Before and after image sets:
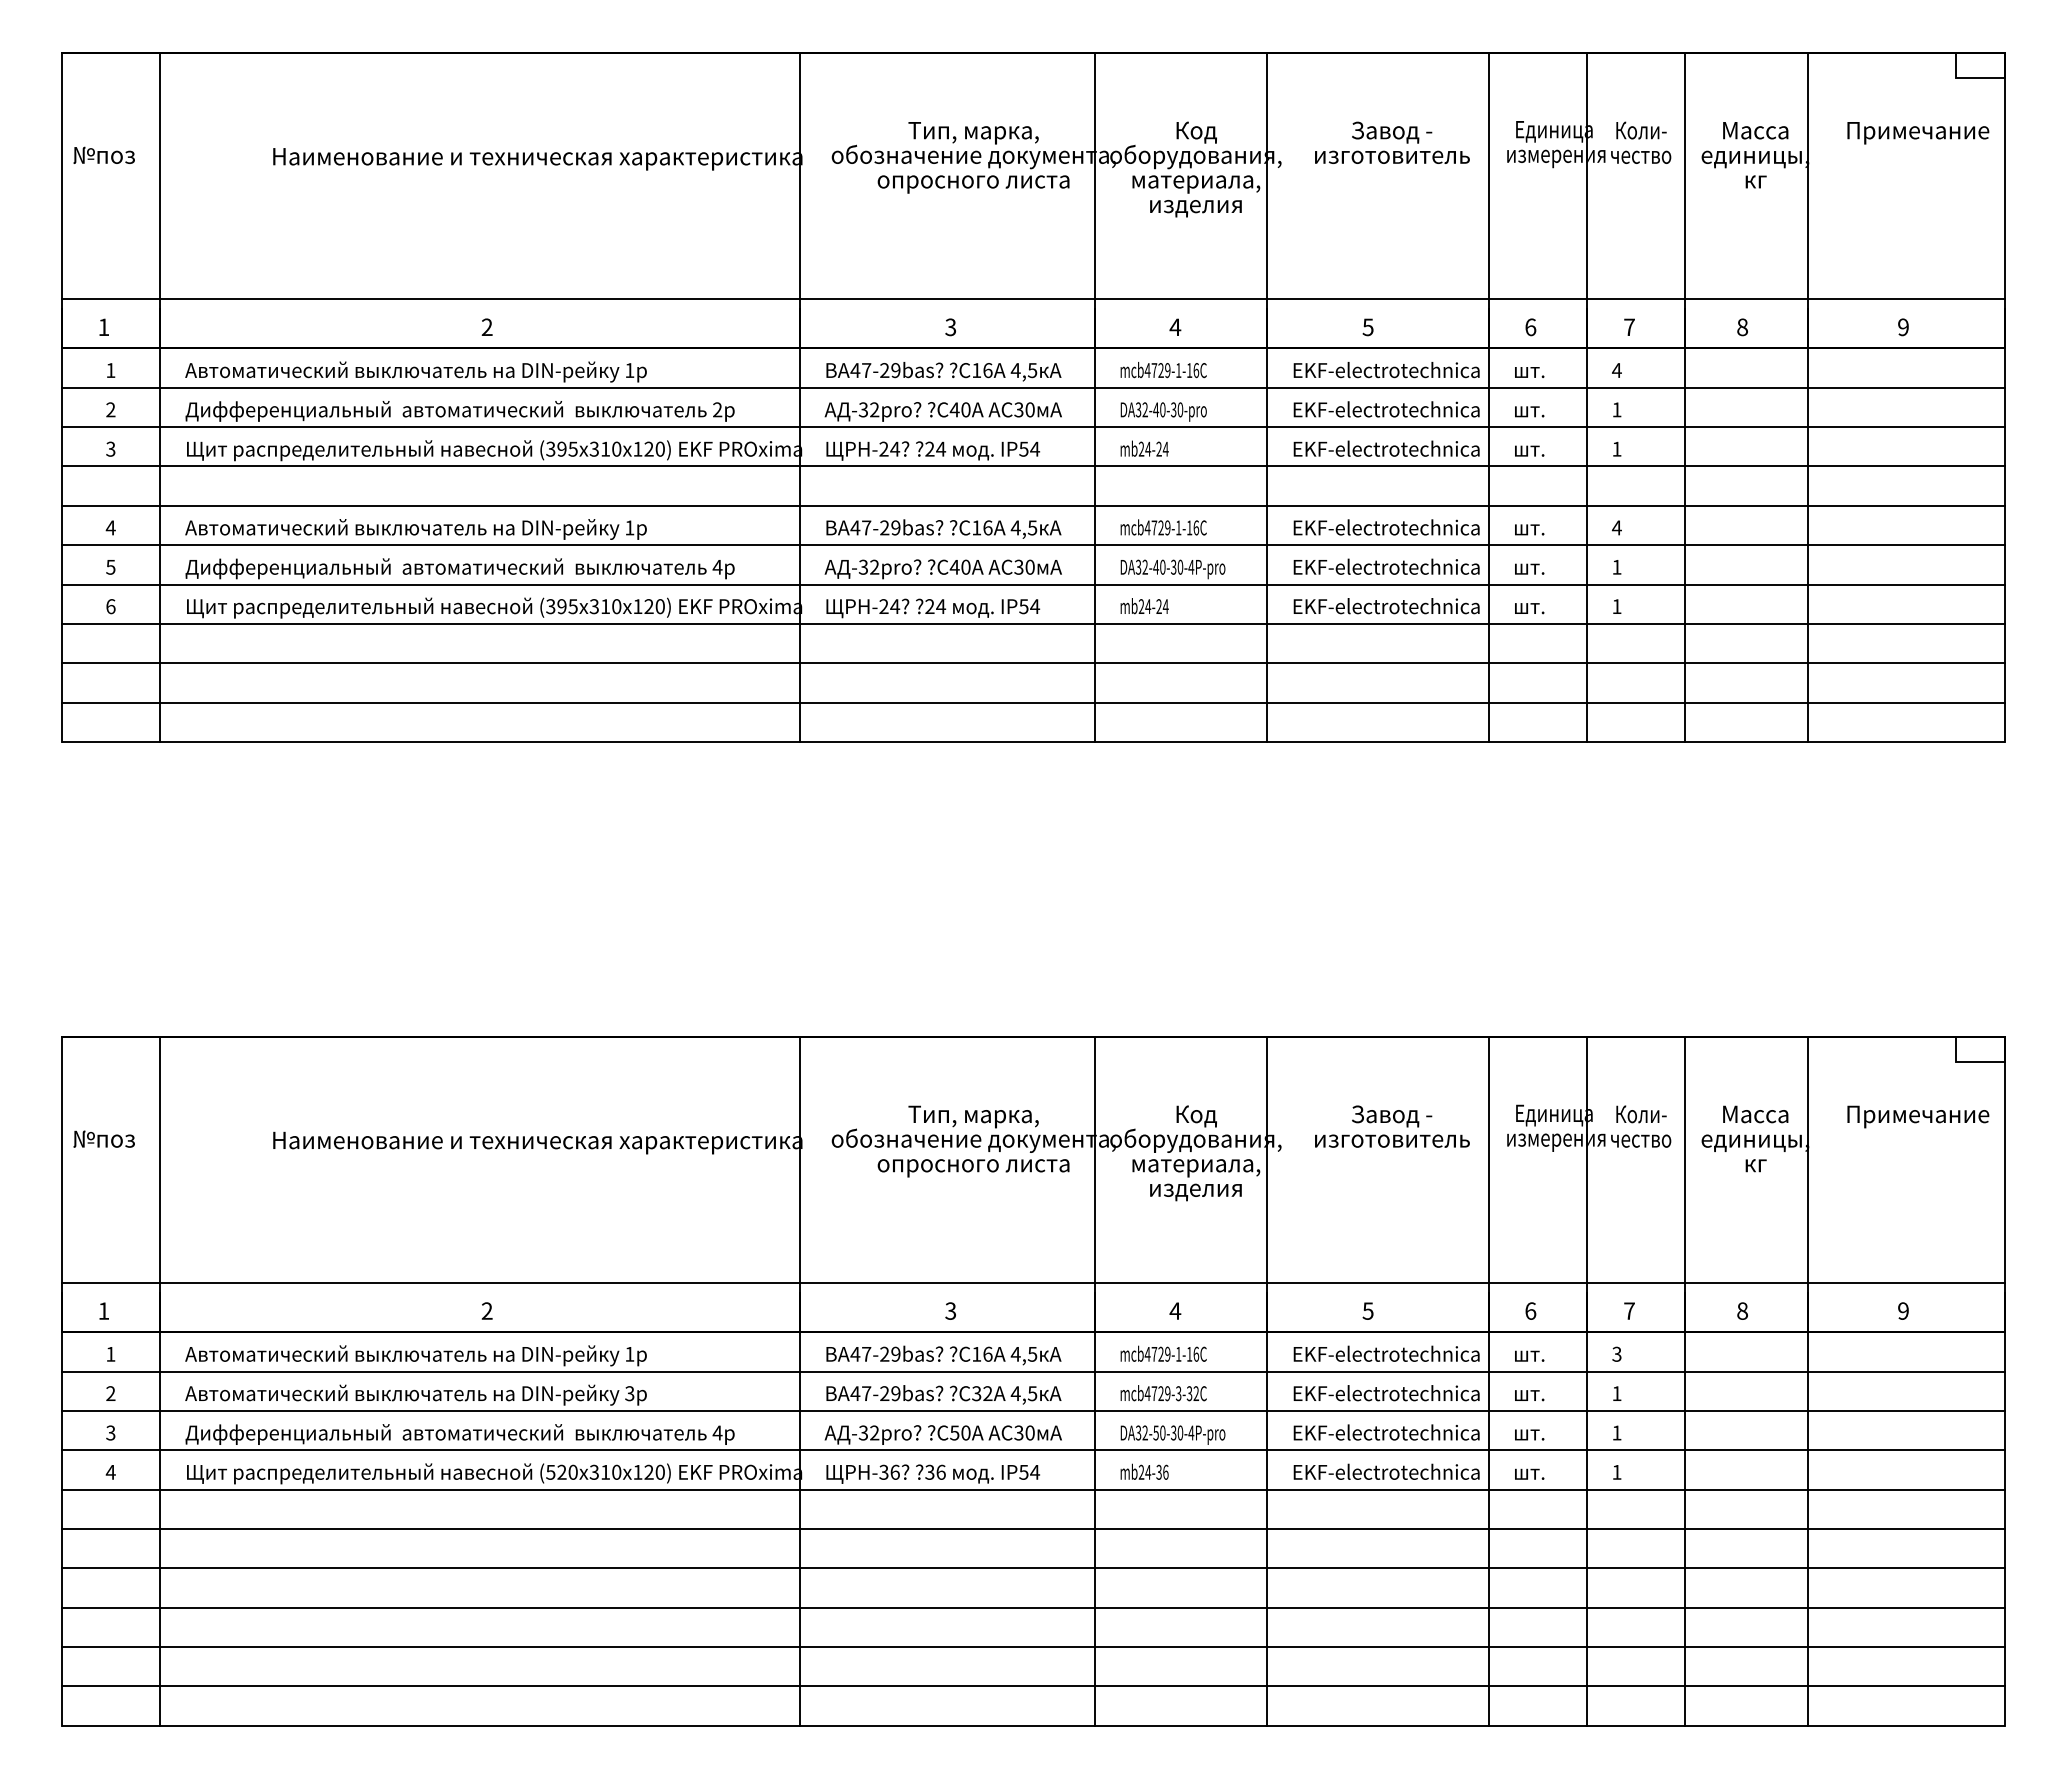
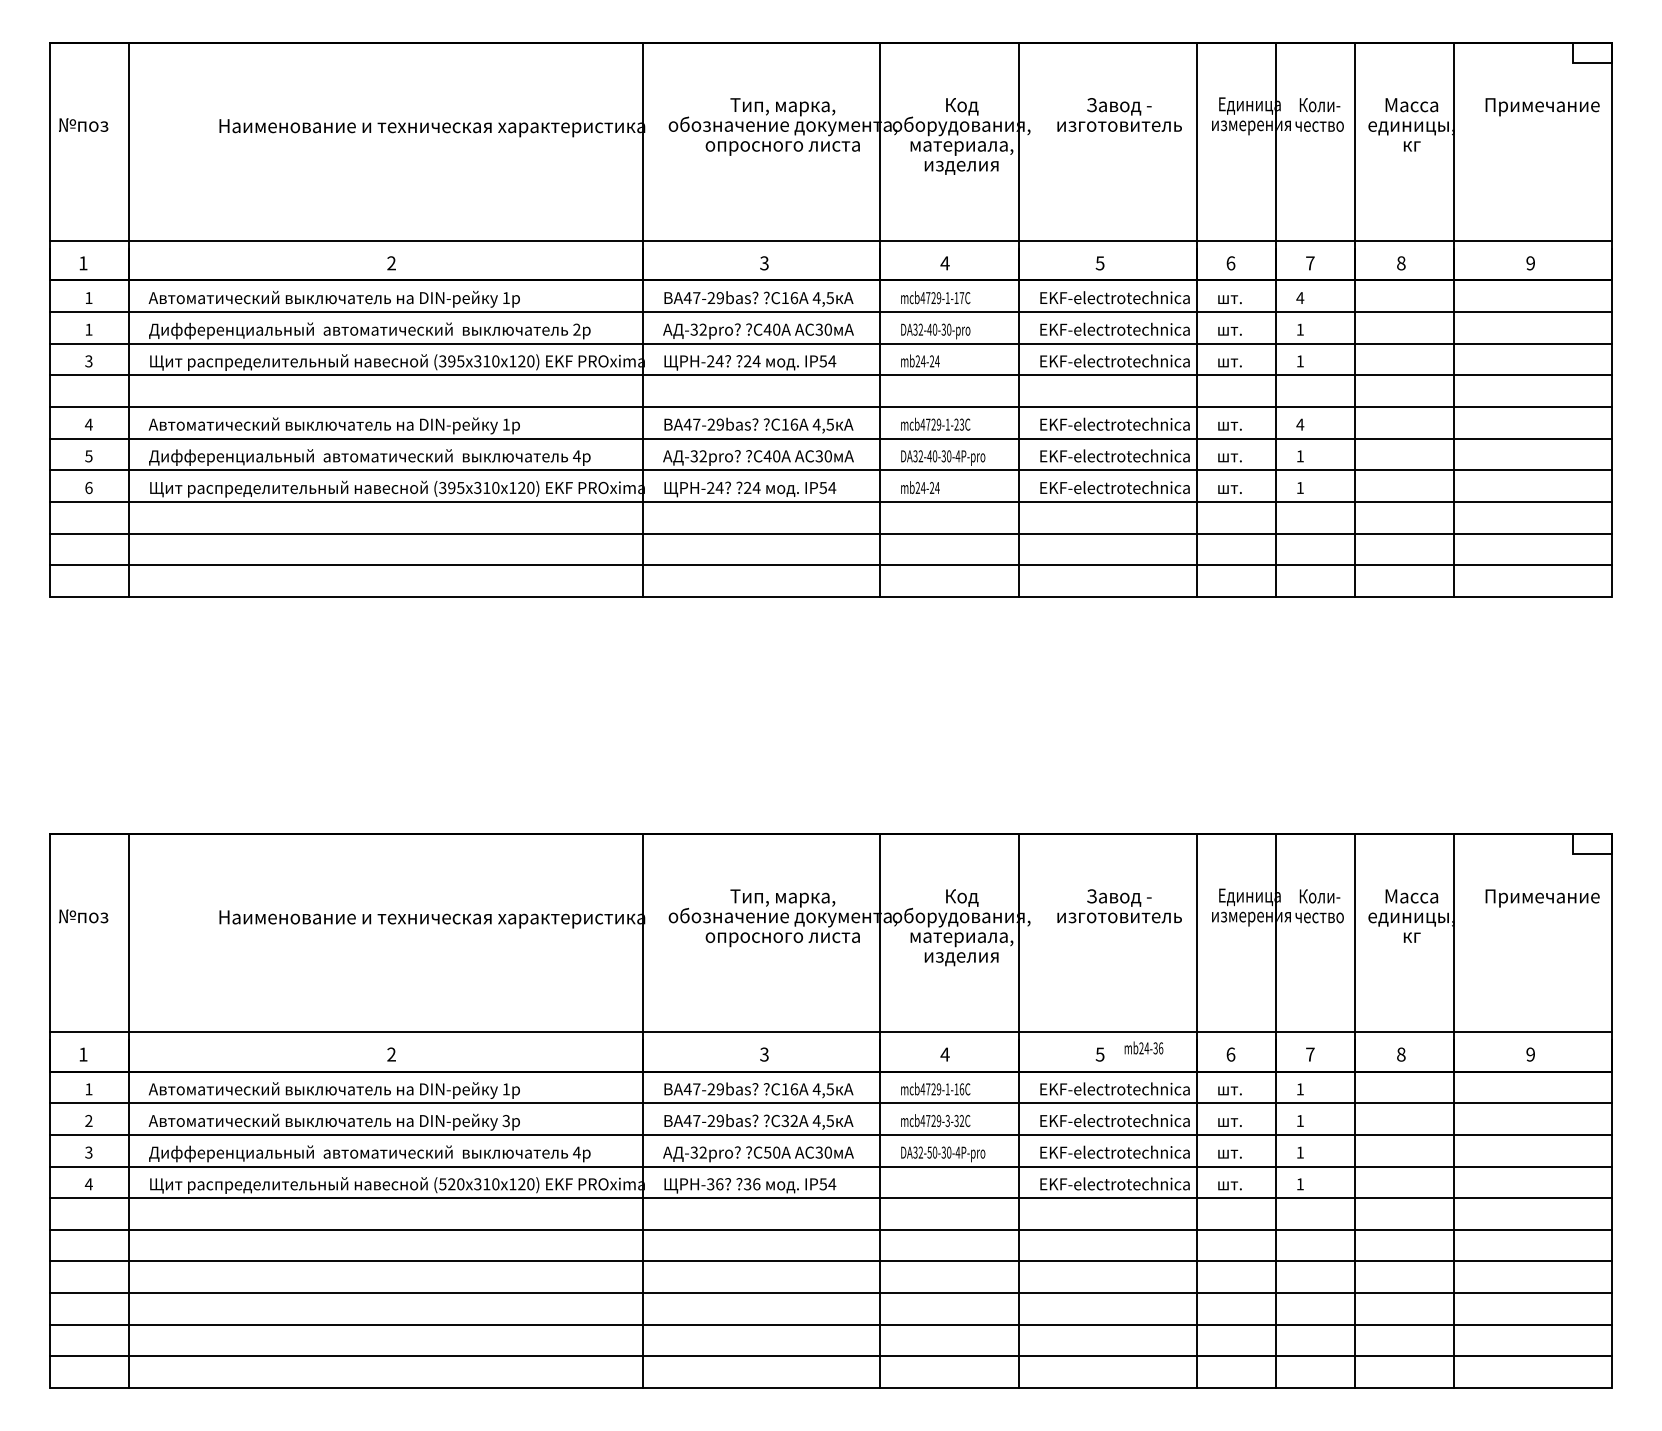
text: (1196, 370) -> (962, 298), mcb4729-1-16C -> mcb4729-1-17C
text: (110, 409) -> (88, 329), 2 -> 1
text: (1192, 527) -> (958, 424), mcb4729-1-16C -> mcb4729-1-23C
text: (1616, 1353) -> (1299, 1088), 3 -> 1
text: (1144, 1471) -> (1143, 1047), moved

■ Assigned task
Only the lines from the one containing "text: (110, 409) -> (88, 329), 2 -> 1" through the last line of the records are to be set down, exactly as they appear.

■ Exercise solution
text: (110, 409) -> (88, 329), 2 -> 1
text: (1192, 527) -> (958, 424), mcb4729-1-16C -> mcb4729-1-23C
text: (1616, 1353) -> (1299, 1088), 3 -> 1
text: (1144, 1471) -> (1143, 1047), moved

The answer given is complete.